Ultimately, the authors determined that the initial anti-tumor activity of the T cells against Trp1-expressing melanoma cells triggered a secondary tumor-killing response from neutrophils. These white blood cells are best known as first-responders to infections and wounds. As members of the evolutionary older “innate” immune system, they do not target specific antigens in the way that T cells do. Yet the researchers concluded that the neutrophils summoned by their T-cell immunotherapy were indeed responsible for killing off the remaining, non-Trp1-expressing melanoma cells at least in part by secreting the highly reactive molecule nitric oxide.
The research team identified a characteristic gene expression pattern in the antitumor neutrophils, and found that in a widely used database on melanoma patients, the greater presence of this gene-expression in biopsied tumor samples was associated with better outcomes for patients. The results were especially surprising because prior studies have shown that neutrophils around a tumor often act as allies of the tumor the tumor co-opts them to help it survive and spread, which they do in part by suppressing other elements of antitumor immunity. The authors’ findings suggest that in the context of a strong immunotherapy that includes engineered T-cells targeting tumor antigens, and a general boosting of T-cell functions, neutrophils can play a significant antitumor role in fact, an essential role in mopping up escape variant tumor cells that would otherwise keep the tumor alive.

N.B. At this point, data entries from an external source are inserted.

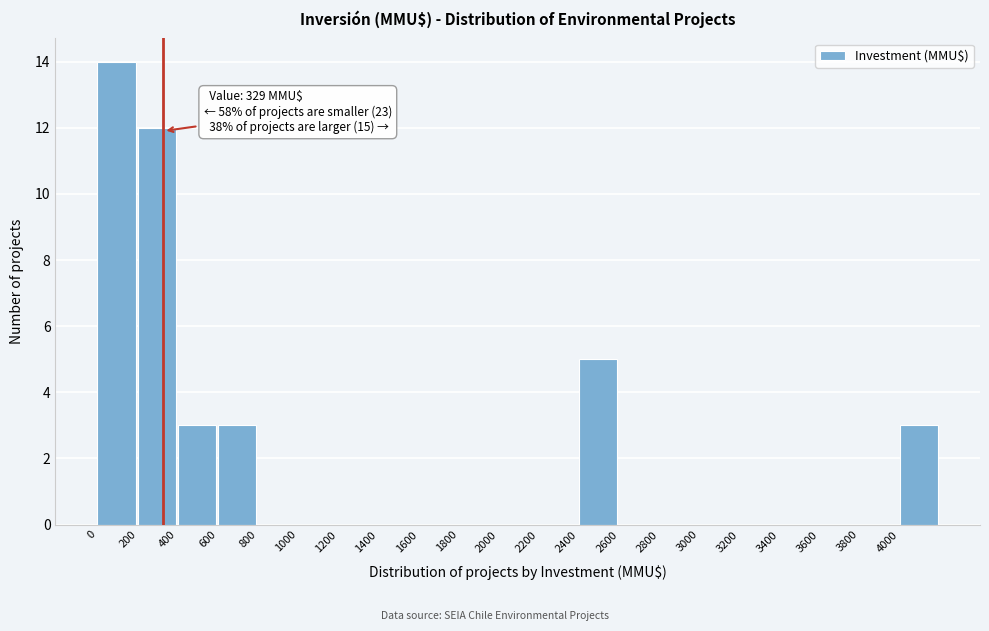

Which range on the x-axis has the tallest bar?

0 to 200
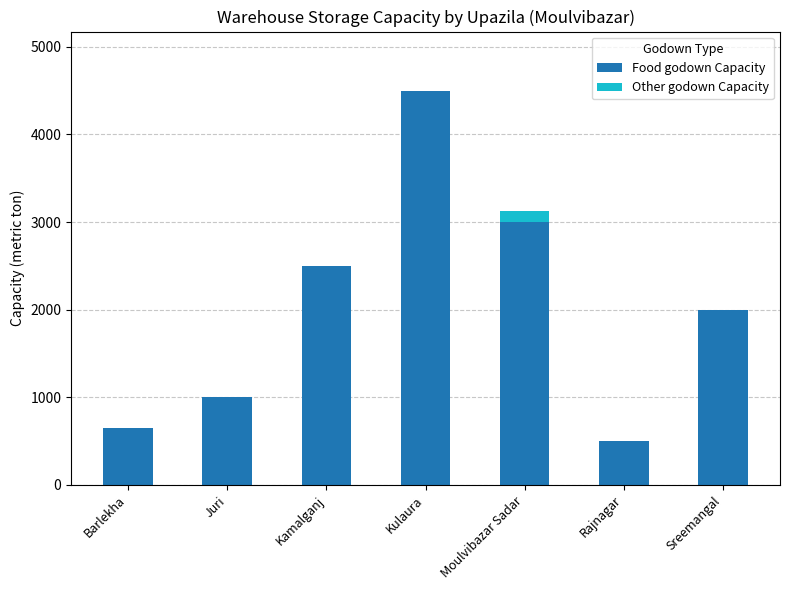

Reading left to right, list the values for the Food godown Capacity series.

Barlekha=650	Juri=1000	Kamalganj=2500	Kulaura=4500	Moulvibazar Sadar=3000	Rajnagar=500	Sreemangal=2000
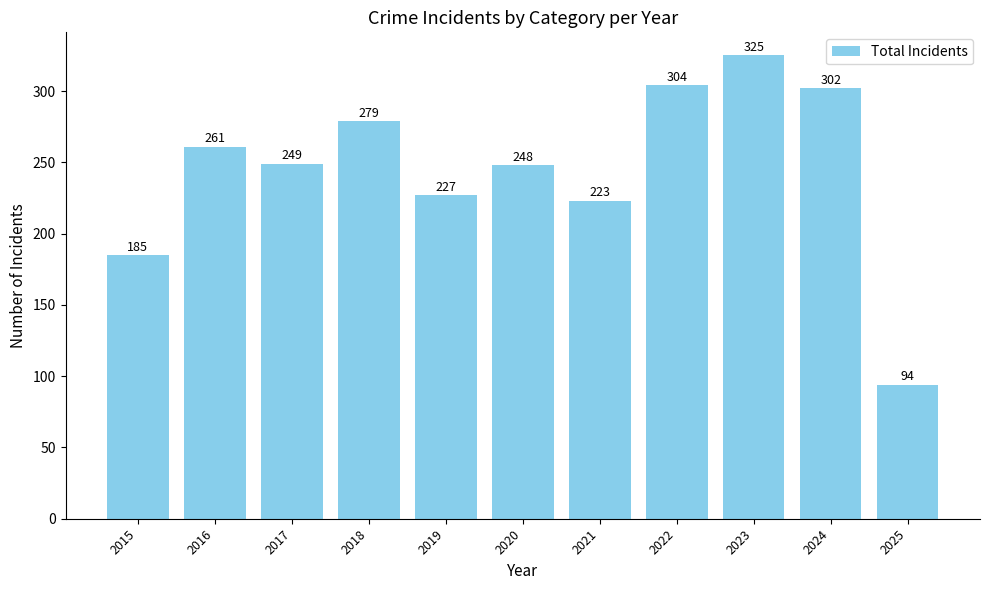

What is the change in value from 2021 to 2025?

-129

In conclusion, cancer immunotherapy is an exciting and rapidly evolving field that offers new hope for cancer patients. While not all patients respond to these treatments, for some, they can lead to long-term remission or even a cure. Ongoing research and clinical trials are exploring new approaches and combinations of therapies to further improve outcomes for patients with cancer.
Gungabeesoon J, Gort-Freitas NA, Kiss M, Bolli E, Messemaker M, Siwicki M, Hicham M, Bill R, Koch P, Cianciaruso C, Duval F, Pfirschke C, Mazzola M, Peters S, Homicsko K, Garris C, Weissleder R, Klein AM, Pittet MJ. A neutrophil response linked to tumor control in immunotherapy. Cell. 2023;186(7):1448-1464.e20.